Table 1. Test results of rubber sleeves

Loading
P , kg
Deformation of the sleeve d, mm
Symmetric sleeve
Asymmetric sleeve
straightforward stroke
reverse course
straightforward stroke
reverse course
20
0
0,03
0
0,05
40
0,11
0,165
0,15
0,27
80
0,24
0,29
0,4
0,59
120
0,34
0,375
0,63
0,85
160
0,41
0,45
0,84
1,07
200
0,46
0,5
1,05
1,25
240
0,51
0,55
1,22
1,42
280
0,55
0,58
1,4
1,56
320
0,59
0,61
1,55
1,68
360
0,625
0,63
1,71
1,78
400
0,65
0,65
1,83
1,83

Fig. 4. Results of measuring the deformation of rubber sleeves

 Results of measuring the deformation of rubber sleeves

a) Symmetric sleeve

 Results of measuring the deformation of rubber sleeves

b) Asymmetric sleeve

4. Discussion

Due to the occurrence of internal friction in the rubber mass, the deformation graphs during loading and unloading (during the implementation of the forward and reverse stroke of the press) do not coincide, forming hysteresis loops (Fig. 4).

The useful elasticity coefficients calculated from the graphs are:

– for the symmetric sleeve 86.3 %;

– for the asymmetric sleeve 82.0 %.

Thus, a higher percentage of mechanical energy is lost in the load-discharge cycles of a asymmetric sleeve. This can be explained by the greater thickness of the rubber mass in the direction of the greatest amplitude of cyclic load. This direction in the sleeve-pin coupling is circumferential, with the torque load vector directed tangentially to the center diameter of the coupling pin centers.
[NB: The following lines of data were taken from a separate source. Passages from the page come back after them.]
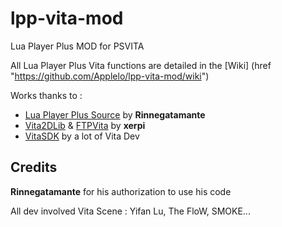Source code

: # lpp-vita-mod
Lua Player Plus MOD for PSVITA

All Lua Player Plus Vita functions are detailed in the [Wiki] (href "https://github.com/Applelo/lpp-vita-mod/wiki")

Works thanks to :
* [Lua Player Plus Source](https://github.com/Rinnegatamante/lpp-vita) by **Rinnegatamante**
* [Vita2DLib](https://github.com/xerpi/vita2dlib) & [FTPVita](https://github.com/xerpi/ftpvitalib) by **xerpi**
* [VitaSDK](https://github.com/vitasdk) by a lot of Vita Dev

## Credits

**Rinnegatamante** for his authorization to use his code

All dev involved Vita Scene : Yifan Lu, The FloW, SMOKE...
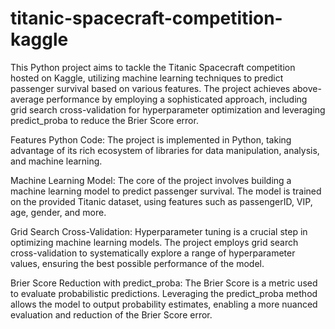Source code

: # titanic-spacecraft-competition-kaggle
This Python project aims to tackle the Titanic Spacecraft competition hosted on Kaggle, utilizing machine learning techniques to predict passenger survival based on various features. The project achieves above-average performance by employing a sophisticated approach, including grid search cross-validation for hyperparameter optimization and leveraging predict_proba to reduce the Brier Score error.

Features
Python Code: The project is implemented in Python, taking advantage of its rich ecosystem of libraries for data manipulation, analysis, and machine learning.

Machine Learning Model: The core of the project involves building a machine learning model to predict passenger survival. The model is trained on the provided Titanic dataset, using features such as passengerID, VIP, age, gender, and more.

Grid Search Cross-Validation: Hyperparameter tuning is a crucial step in optimizing machine learning models. The project employs grid search cross-validation to systematically explore a range of hyperparameter values, ensuring the best possible performance of the model.

Brier Score Reduction with predict_proba: The Brier Score is a metric used to evaluate probabilistic predictions. Leveraging the predict_proba method allows the model to output probability estimates, enabling a more nuanced evaluation and reduction of the Brier Score error.
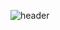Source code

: ![header](https://capsule-render.vercel.app/api?type=wave&color=#E34F26&height=300&section=header&text=capsule%20render&fontSize=90)
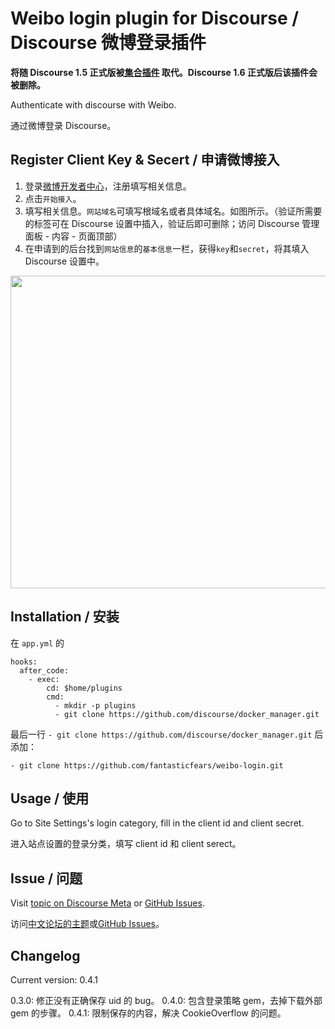 # Weibo login plugin for Discourse / Discourse 微博登录插件

<strong>将随 Discourse 1.5 正式版被[集合插件](https://github.com/fantasticfears/discourse-chinese-localization-pack) 取代。Discourse 1.6 正式版后该插件会被删除。</strong>

Authenticate with discourse with Weibo.

通过微博登录 Discourse。

## Register Client Key & Secert / 申请微博接入

1. 登录[微博开发者中心](http://open.weibo.com/connect?bottomnav=1&wvr=5)，注册填写相关信息。
2. 点击`开始接入`。
3. 填写相关信息。`网站域名`可填写根域名或者具体域名。如图所示。（验证所需要的标签可在 Discourse 设置中插入，验证后即可删除；访问 Discourse 管理面板 - 内容 - 页面顶部）
4. 在申请到的后台找到`网站信息`的`基本信息`一栏，获得`key`和`secret`，将其填入Discourse 设置中。

<img src="https://meta.discourse.org/uploads/default/34524/32ac2f59e766ca9f.png" width="527" height="500">

## Installation / 安装

在 `app.yml` 的

    hooks:
      after_code:
        - exec:
            cd: $home/plugins
            cmd:
              - mkdir -p plugins
              - git clone https://github.com/discourse/docker_manager.git

最后一行 `- git clone https://github.com/discourse/docker_manager.git` 后添加：

    - git clone https://github.com/fantasticfears/weibo-login.git

## Usage / 使用

Go to Site Settings's login category, fill in the client id and client secret.

进入站点设置的登录分类，填写 client id 和 client serect。

## Issue / 问题

Visit [topic on Discourse Meta](https://meta.discourse.org/t/weibo-login-plugin/19735) or [GitHub Issues](https://github.com/fantasticfears/weibo-login/issues).

访问[中文论坛的主题](https://meta.discoursecn.org/t/topic/43)或[GitHub Issues](https://github.com/fantasticfears/weibo-login/issues)。

## Changelog

Current version: 0.4.1

0.3.0: 修正没有正确保存 uid 的 bug。
0.4.0: 包含登录策略 gem，去掉下载外部 gem 的步骤。
0.4.1: 限制保存的内容，解决 CookieOverflow 的问题。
The sleeves in the coupling must be positioned so that the load vector is in the direction of the rubber mass of the greatest thickness.

In the case under consideration, the design of sleeve-pin couplings a significant dampening of alternating forces and moments arising from shaft misalignment can be achieved by selecting the required elastic and hysteresis properties of rubber elements. In this case, it is necessary to reduce the coefficient of useful elasticity by increasing the thickness of the rubber mass in the direction of the maximum cyclic load and using other known methods of increasing the hysteresis loop area of elastic materials (use of crystallizing rubbers, white soot impurities and other fillers in the composition of the rubber [6]).

5. Conclusions

The novelty of the work consists in the fact that it developed and verified the methodology of experimental determination of elastic-hysteresis properties of rubber elastic elements of bushing and finger couplings, which was not used before.

The experimental data confirmed the presence of elastic static hysteresis of the sleeves due to the presence of internal molecular friction in the structure of the rubber mass.

The research methodology can be used to study the properties of any designs of elastic inserts made from different damping materials and used not only in couplings, but also in vibration isolators, compensators and shock absorbers. It allows you to select the necessary damping properties of these elastic elements.

However, it should be taken into account that in some elements of structures elastic-hysteresis energy losses may be undesirable, because they reduce the efficiency of the mechanical system.